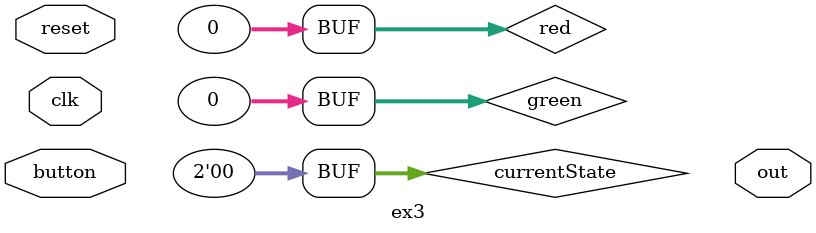
<source format=v>
`timescale 1ns / 1ps
module ex3(
    output  reg [7:0]   out,
    input button,
    input reset,
    input clk
    );

    localparam STATE_INITIAL = 0;
    localparam STATE_T00 = 1;
    localparam STATE_T01 = 2;

    // TODO: Folositi un debouncer pentru buton

    reg [31:0]  red;
    reg [31:0]  green;
    reg [1:0]   currentState;
    reg [1:0]   nextState;
	 
	 initial begin
		red = 0;
		green = 0;
		currentState = STATE_INITIAL;
	 end

    always @(posedge clk) begin
        case (currentState)
            // TODO: STATE_INITIAL -> out va fi 0
            //                     -> alegem starea urmatoare
            

            // TODO: STATE_T00 (red) -> stabilim iesirea, asteptam input de la buton
            //                       -> cand primim input, asteptam un interval de timp

            
            // TODO: STATE_T01 (green) -> stabilim iesirea, declansam un counter
        endcase
        
        // TODO: schimbam starea curenta cu starea urmatoare
    end
endmodule

</source>
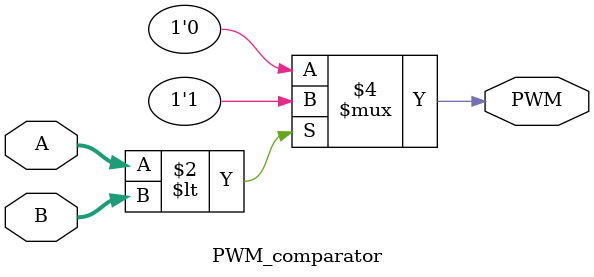
<source format=v>
/** Aaron Joseph Nanas
 ** ECE 526
 ** Professor Orod Haghighiara
 ** Final Project: Servo-Controlled Robot Arm
 ** Module: PWM_comparator.v
 **
 ** Description: This module will output the PWM
 ** in order to drive the servos, creating a waveform.
 ** When A is less than B, the PWM output is 1. 
 ** But when A is greater than B, the PWM output is 0
**/
`timescale 1ns / 1ps
 
module PWM_comparator (A, B, PWM);
	input [19:0] A;
	input [19:0] B;
	output reg PWM;

    // The PWM output is 1 when A < B; otherwise, it is 0
    always @ (A, B) begin
	   if (A < B)
		  PWM <= 1'b1;
	   else
		  PWM <= 1'b0;
	end
endmodule
</source>
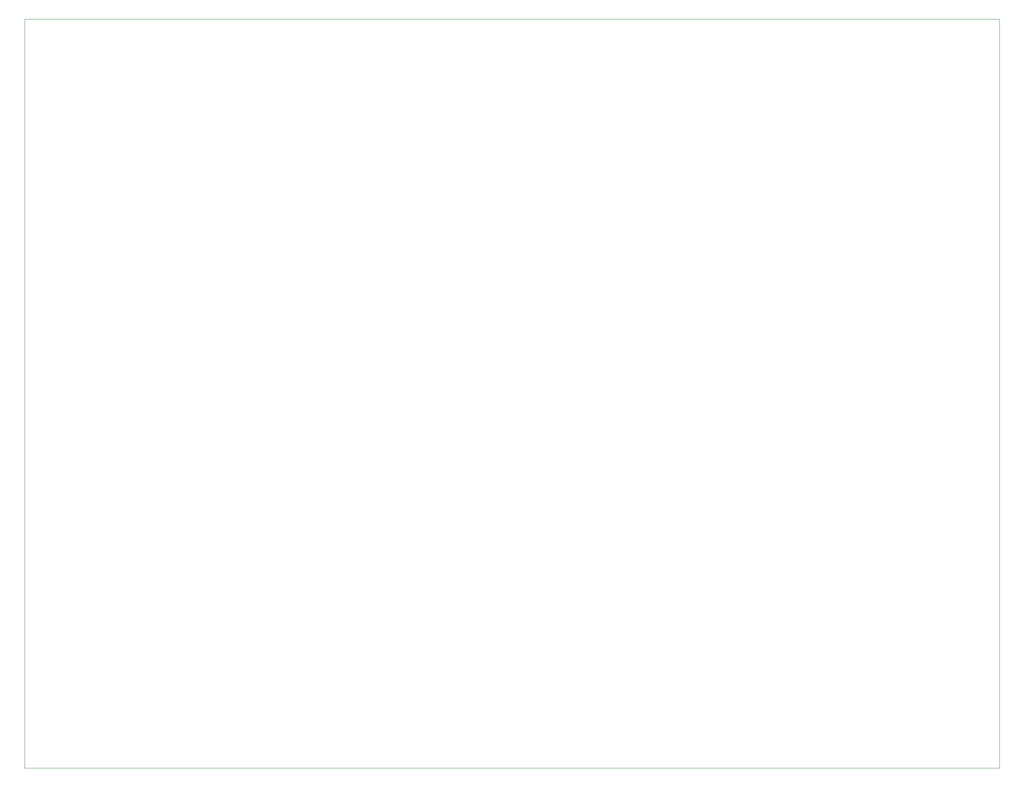
<source format=gm1>
G04 #@! TF.GenerationSoftware,KiCad,Pcbnew,(5.1.7)-1*
G04 #@! TF.CreationDate,2022-10-23T01:23:33-04:00*
G04 #@! TF.ProjectId,plc_14in_14out,706c635f-3134-4696-9e5f-31346f75742e,rev?*
G04 #@! TF.SameCoordinates,Original*
G04 #@! TF.FileFunction,Profile,NP*
%FSLAX46Y46*%
G04 Gerber Fmt 4.6, Leading zero omitted, Abs format (unit mm)*
G04 Created by KiCad (PCBNEW (5.1.7)-1) date 2022-10-23 01:23:33*
%MOMM*%
%LPD*%
G01*
G04 APERTURE LIST*
G04 #@! TA.AperFunction,Profile*
%ADD10C,0.100000*%
G04 #@! TD*
G04 APERTURE END LIST*
D10*
X226060000Y-12700000D02*
X226060000Y-172720000D01*
X17780000Y-12700000D02*
X226060000Y-12700000D01*
X17780000Y-172720000D02*
X17780000Y-12700000D01*
X226060000Y-172720000D02*
X17780000Y-172720000D01*
M02*

</source>
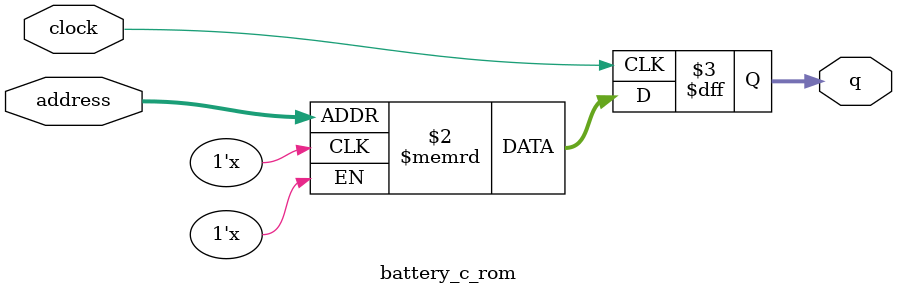
<source format=sv>
module battery_c_rom (
	input logic clock,
	input logic [10:0] address,
	output logic [3:0] q
);

logic [3:0] memory [0:1363] /* synthesis ram_init_file = "./battery_c/battery_c.mif" */;

always_ff @ (posedge clock) begin
	q <= memory[address];
end

endmodule

</source>
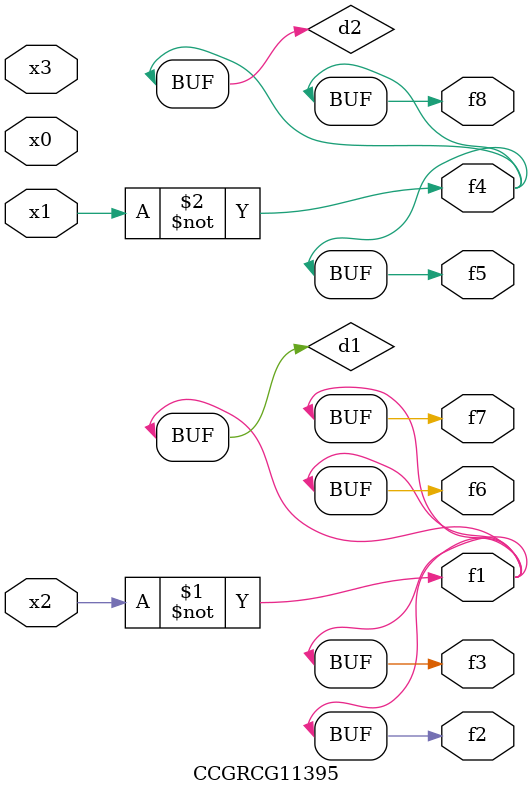
<source format=v>
module CCGRCG11395(
	input x0, x1, x2, x3,
	output f1, f2, f3, f4, f5, f6, f7, f8
);

	wire d1, d2;

	xnor (d1, x2);
	not (d2, x1);
	assign f1 = d1;
	assign f2 = d1;
	assign f3 = d1;
	assign f4 = d2;
	assign f5 = d2;
	assign f6 = d1;
	assign f7 = d1;
	assign f8 = d2;
endmodule

</source>
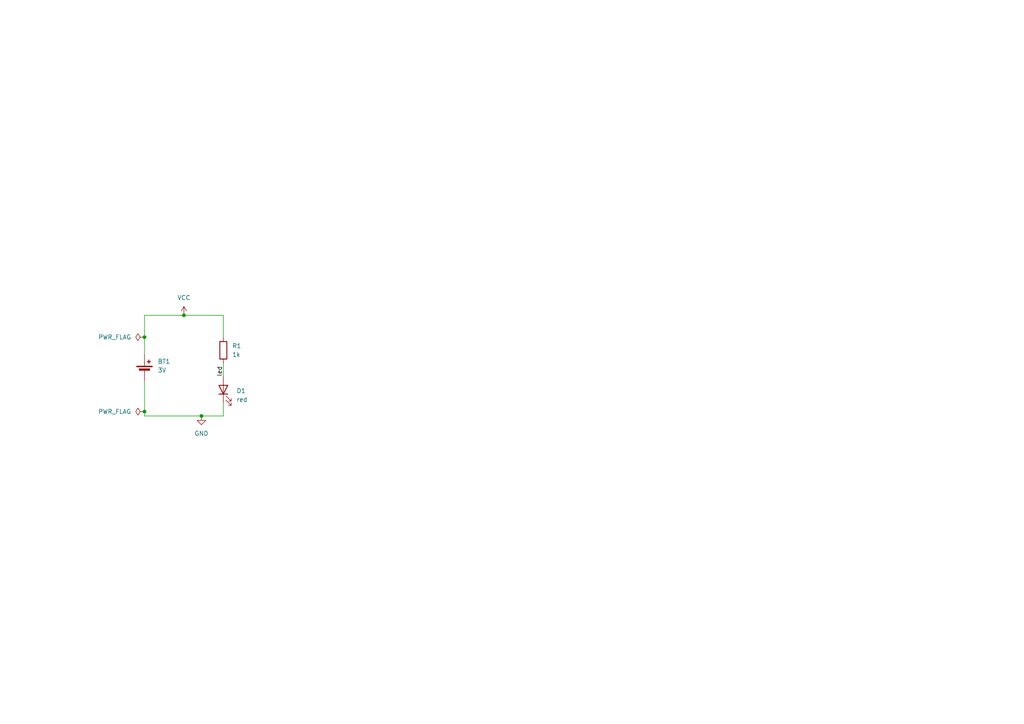
<source format=kicad_sch>
(kicad_sch
	(version 20250114)
	(generator "eeschema")
	(generator_version "9.0")
	(uuid "2fed2f9d-f5a4-48f1-9f60-4cfa7720137a")
	(paper "A4")
	(title_block
		(title "Test")
		(rev "0")
	)
	
	(junction
		(at 58.42 120.65)
		(diameter 0)
		(color 0 0 0 0)
		(uuid "217b15ac-83b4-4526-9af2-5c86a72d18f6")
	)
	(junction
		(at 41.91 119.38)
		(diameter 0)
		(color 0 0 0 0)
		(uuid "3d0dae7a-33ad-4229-b028-58cea95148e5")
	)
	(junction
		(at 41.91 97.79)
		(diameter 0)
		(color 0 0 0 0)
		(uuid "a93867bc-6118-41d6-a48c-78598f0a53aa")
	)
	(junction
		(at 53.34 91.44)
		(diameter 0)
		(color 0 0 0 0)
		(uuid "ab8735d0-3ef9-452a-818c-47d12c3eaa0d")
	)
	(wire
		(pts
			(xy 64.77 105.41) (xy 64.77 109.22)
		)
		(stroke
			(width 0)
			(type default)
		)
		(uuid "09e78794-1e46-43a3-b8ec-59595d441f4e")
	)
	(wire
		(pts
			(xy 41.91 110.49) (xy 41.91 119.38)
		)
		(stroke
			(width 0)
			(type default)
		)
		(uuid "25fe2372-7e8e-4b19-90c3-dbcd2bb12355")
	)
	(wire
		(pts
			(xy 41.91 119.38) (xy 41.91 120.65)
		)
		(stroke
			(width 0)
			(type default)
		)
		(uuid "33a4e3f5-edb7-45e2-9551-c0b8d573de86")
	)
	(wire
		(pts
			(xy 64.77 91.44) (xy 64.77 97.79)
		)
		(stroke
			(width 0)
			(type default)
		)
		(uuid "598b55a4-3177-457d-97d1-4ded1ec9f4c6")
	)
	(wire
		(pts
			(xy 41.91 91.44) (xy 53.34 91.44)
		)
		(stroke
			(width 0)
			(type default)
		)
		(uuid "625688d7-7b03-4174-b0ed-31f40e24eca1")
	)
	(wire
		(pts
			(xy 58.42 120.65) (xy 41.91 120.65)
		)
		(stroke
			(width 0)
			(type default)
		)
		(uuid "67ec746a-0aae-42c7-b98f-776975dcb92a")
	)
	(wire
		(pts
			(xy 41.91 102.87) (xy 41.91 97.79)
		)
		(stroke
			(width 0)
			(type default)
		)
		(uuid "a8d2b97b-8e10-47ad-b7f2-282e2b2c5d91")
	)
	(wire
		(pts
			(xy 53.34 91.44) (xy 64.77 91.44)
		)
		(stroke
			(width 0)
			(type default)
		)
		(uuid "b84a8118-a3f1-4d96-a3e4-4ac92f013ffd")
	)
	(wire
		(pts
			(xy 64.77 120.65) (xy 58.42 120.65)
		)
		(stroke
			(width 0)
			(type default)
		)
		(uuid "c1af1032-8d06-4c77-a7e5-77e2cea15b4e")
	)
	(wire
		(pts
			(xy 41.91 97.79) (xy 41.91 91.44)
		)
		(stroke
			(width 0)
			(type default)
		)
		(uuid "e19e0ebe-8486-4fba-b941-ca102cde86c9")
	)
	(wire
		(pts
			(xy 64.77 116.84) (xy 64.77 120.65)
		)
		(stroke
			(width 0)
			(type default)
		)
		(uuid "e62d3cfe-9566-4643-a200-2c7ab2a7034e")
	)
	(label "led"
		(at 64.77 109.22 90)
		(effects
			(font
				(size 1.27 1.27)
			)
			(justify left bottom)
		)
		(uuid "68c006a8-eac7-4ca6-9d0e-4ffeb02a3b0f")
	)
	(symbol
		(lib_id "Device:LED")
		(at 64.77 113.03 90)
		(unit 1)
		(exclude_from_sim no)
		(in_bom yes)
		(on_board yes)
		(dnp no)
		(fields_autoplaced yes)
		(uuid "2cb5503b-74b2-46b6-a9bd-a59c8e93db30")
		(property "Reference" "D1"
			(at 68.58 113.3474 90)
			(effects
				(font
					(size 1.27 1.27)
				)
				(justify right)
			)
		)
		(property "Value" "red"
			(at 68.58 115.8874 90)
			(effects
				(font
					(size 1.27 1.27)
				)
				(justify right)
			)
		)
		(property "Footprint" "LED_THT:LED_D5.0mm"
			(at 64.77 113.03 0)
			(effects
				(font
					(size 1.27 1.27)
				)
				(hide yes)
			)
		)
		(property "Datasheet" "~"
			(at 64.77 113.03 0)
			(effects
				(font
					(size 1.27 1.27)
				)
				(hide yes)
			)
		)
		(property "Description" "Light emitting diode"
			(at 64.77 113.03 0)
			(effects
				(font
					(size 1.27 1.27)
				)
				(hide yes)
			)
		)
		(property "Sim.Pins" "1=K 2=A"
			(at 64.77 113.03 0)
			(effects
				(font
					(size 1.27 1.27)
				)
				(hide yes)
			)
		)
		(pin "1"
			(uuid "0129e485-73cc-466c-9e1f-126dc12de040")
		)
		(pin "2"
			(uuid "1847af36-6f5c-42f2-aa1f-fa0347b9e599")
		)
		(instances
			(project ""
				(path "/2fed2f9d-f5a4-48f1-9f60-4cfa7720137a"
					(reference "D1")
					(unit 1)
				)
			)
		)
	)
	(symbol
		(lib_id "Device:Battery_Cell")
		(at 41.91 107.95 0)
		(unit 1)
		(exclude_from_sim no)
		(in_bom yes)
		(on_board yes)
		(dnp no)
		(fields_autoplaced yes)
		(uuid "3cfba7ec-3f91-468a-9c1d-287769794a0f")
		(property "Reference" "BT1"
			(at 45.72 104.8384 0)
			(effects
				(font
					(size 1.27 1.27)
				)
				(justify left)
			)
		)
		(property "Value" "3V"
			(at 45.72 107.3784 0)
			(effects
				(font
					(size 1.27 1.27)
				)
				(justify left)
			)
		)
		(property "Footprint" "Battery:BatteryHolder_Keystone_1058_1x2032"
			(at 41.91 106.426 90)
			(effects
				(font
					(size 1.27 1.27)
				)
				(hide yes)
			)
		)
		(property "Datasheet" "~"
			(at 41.91 106.426 90)
			(effects
				(font
					(size 1.27 1.27)
				)
				(hide yes)
			)
		)
		(property "Description" "Single-cell battery"
			(at 41.91 107.95 0)
			(effects
				(font
					(size 1.27 1.27)
				)
				(hide yes)
			)
		)
		(pin "2"
			(uuid "4dc1a4fc-ca17-486a-a29b-121692b5b4db")
		)
		(pin "1"
			(uuid "aa99d489-be62-478d-b459-3981a167f2f2")
		)
		(instances
			(project ""
				(path "/2fed2f9d-f5a4-48f1-9f60-4cfa7720137a"
					(reference "BT1")
					(unit 1)
				)
			)
		)
	)
	(symbol
		(lib_id "power:GND")
		(at 58.42 120.65 0)
		(unit 1)
		(exclude_from_sim no)
		(in_bom yes)
		(on_board yes)
		(dnp no)
		(fields_autoplaced yes)
		(uuid "5e8c98ce-33a6-4fa4-b8c6-a6e003368cd3")
		(property "Reference" "#PWR01"
			(at 58.42 127 0)
			(effects
				(font
					(size 1.27 1.27)
				)
				(hide yes)
			)
		)
		(property "Value" "GND"
			(at 58.42 125.73 0)
			(effects
				(font
					(size 1.27 1.27)
				)
			)
		)
		(property "Footprint" ""
			(at 58.42 120.65 0)
			(effects
				(font
					(size 1.27 1.27)
				)
				(hide yes)
			)
		)
		(property "Datasheet" ""
			(at 58.42 120.65 0)
			(effects
				(font
					(size 1.27 1.27)
				)
				(hide yes)
			)
		)
		(property "Description" "Power symbol creates a global label with name \"GND\" , ground"
			(at 58.42 120.65 0)
			(effects
				(font
					(size 1.27 1.27)
				)
				(hide yes)
			)
		)
		(pin "1"
			(uuid "c9addba5-91e3-4d76-a8e7-aebaec9cc354")
		)
		(instances
			(project ""
				(path "/2fed2f9d-f5a4-48f1-9f60-4cfa7720137a"
					(reference "#PWR01")
					(unit 1)
				)
			)
		)
	)
	(symbol
		(lib_id "power:PWR_FLAG")
		(at 41.91 119.38 90)
		(unit 1)
		(exclude_from_sim no)
		(in_bom yes)
		(on_board yes)
		(dnp no)
		(fields_autoplaced yes)
		(uuid "77ccaa41-5a58-494f-9411-6412a80d8699")
		(property "Reference" "#FLG01"
			(at 40.005 119.38 0)
			(effects
				(font
					(size 1.27 1.27)
				)
				(hide yes)
			)
		)
		(property "Value" "PWR_FLAG"
			(at 38.1 119.3799 90)
			(effects
				(font
					(size 1.27 1.27)
				)
				(justify left)
			)
		)
		(property "Footprint" ""
			(at 41.91 119.38 0)
			(effects
				(font
					(size 1.27 1.27)
				)
				(hide yes)
			)
		)
		(property "Datasheet" "~"
			(at 41.91 119.38 0)
			(effects
				(font
					(size 1.27 1.27)
				)
				(hide yes)
			)
		)
		(property "Description" "Special symbol for telling ERC where power comes from"
			(at 41.91 119.38 0)
			(effects
				(font
					(size 1.27 1.27)
				)
				(hide yes)
			)
		)
		(pin "1"
			(uuid "823f430f-97c4-40d9-b833-60bab0c00946")
		)
		(instances
			(project ""
				(path "/2fed2f9d-f5a4-48f1-9f60-4cfa7720137a"
					(reference "#FLG01")
					(unit 1)
				)
			)
		)
	)
	(symbol
		(lib_id "power:PWR_FLAG")
		(at 41.91 97.79 90)
		(unit 1)
		(exclude_from_sim no)
		(in_bom yes)
		(on_board yes)
		(dnp no)
		(fields_autoplaced yes)
		(uuid "82e9f126-881c-43c1-b4fa-b9af4fe8c26a")
		(property "Reference" "#FLG02"
			(at 40.005 97.79 0)
			(effects
				(font
					(size 1.27 1.27)
				)
				(hide yes)
			)
		)
		(property "Value" "PWR_FLAG"
			(at 38.1 97.7899 90)
			(effects
				(font
					(size 1.27 1.27)
				)
				(justify left)
			)
		)
		(property "Footprint" ""
			(at 41.91 97.79 0)
			(effects
				(font
					(size 1.27 1.27)
				)
				(hide yes)
			)
		)
		(property "Datasheet" "~"
			(at 41.91 97.79 0)
			(effects
				(font
					(size 1.27 1.27)
				)
				(hide yes)
			)
		)
		(property "Description" "Special symbol for telling ERC where power comes from"
			(at 41.91 97.79 0)
			(effects
				(font
					(size 1.27 1.27)
				)
				(hide yes)
			)
		)
		(pin "1"
			(uuid "135b92a5-443d-473d-92f4-a06dc0278d82")
		)
		(instances
			(project ""
				(path "/2fed2f9d-f5a4-48f1-9f60-4cfa7720137a"
					(reference "#FLG02")
					(unit 1)
				)
			)
		)
	)
	(symbol
		(lib_id "Device:R")
		(at 64.77 101.6 0)
		(unit 1)
		(exclude_from_sim no)
		(in_bom yes)
		(on_board yes)
		(dnp no)
		(fields_autoplaced yes)
		(uuid "daf40484-8090-44b2-bb84-3a740a5991b3")
		(property "Reference" "R1"
			(at 67.31 100.3299 0)
			(effects
				(font
					(size 1.27 1.27)
				)
				(justify left)
			)
		)
		(property "Value" "1k"
			(at 67.31 102.8699 0)
			(effects
				(font
					(size 1.27 1.27)
				)
				(justify left)
			)
		)
		(property "Footprint" "Resistor_THT:R_Axial_DIN0309_L9.0mm_D3.2mm_P12.70mm_Horizontal"
			(at 62.992 101.6 90)
			(effects
				(font
					(size 1.27 1.27)
				)
				(hide yes)
			)
		)
		(property "Datasheet" "~"
			(at 64.77 101.6 0)
			(effects
				(font
					(size 1.27 1.27)
				)
				(hide yes)
			)
		)
		(property "Description" "Resistor"
			(at 64.77 101.6 0)
			(effects
				(font
					(size 1.27 1.27)
				)
				(hide yes)
			)
		)
		(pin "2"
			(uuid "1e5f8534-c3aa-4e15-a22d-d19d9286fd46")
		)
		(pin "1"
			(uuid "06083a01-5589-4ba4-8ef4-4d820f635915")
		)
		(instances
			(project ""
				(path "/2fed2f9d-f5a4-48f1-9f60-4cfa7720137a"
					(reference "R1")
					(unit 1)
				)
			)
		)
	)
	(symbol
		(lib_id "power:VCC")
		(at 53.34 91.44 0)
		(unit 1)
		(exclude_from_sim no)
		(in_bom yes)
		(on_board yes)
		(dnp no)
		(fields_autoplaced yes)
		(uuid "f6d1a1ba-f36e-4686-ad3d-8ab6b89473aa")
		(property "Reference" "#PWR02"
			(at 53.34 95.25 0)
			(effects
				(font
					(size 1.27 1.27)
				)
				(hide yes)
			)
		)
		(property "Value" "VCC"
			(at 53.34 86.36 0)
			(effects
				(font
					(size 1.27 1.27)
				)
			)
		)
		(property "Footprint" ""
			(at 53.34 91.44 0)
			(effects
				(font
					(size 1.27 1.27)
				)
				(hide yes)
			)
		)
		(property "Datasheet" ""
			(at 53.34 91.44 0)
			(effects
				(font
					(size 1.27 1.27)
				)
				(hide yes)
			)
		)
		(property "Description" "Power symbol creates a global label with name \"VCC\""
			(at 53.34 91.44 0)
			(effects
				(font
					(size 1.27 1.27)
				)
				(hide yes)
			)
		)
		(pin "1"
			(uuid "4caef668-b460-48d9-89a0-aadafeffc16f")
		)
		(instances
			(project ""
				(path "/2fed2f9d-f5a4-48f1-9f60-4cfa7720137a"
					(reference "#PWR02")
					(unit 1)
				)
			)
		)
	)
	(sheet_instances
		(path "/"
			(page "1")
		)
	)
	(embedded_fonts no)
)

</source>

### Request:
Go line by line through the records above and copy each one containing "green".

### Exercise result:
    reg [31:0]  green;
		green = 0;
            // TODO: STATE_T01 (green) -> stabilim iesirea, declansam un counter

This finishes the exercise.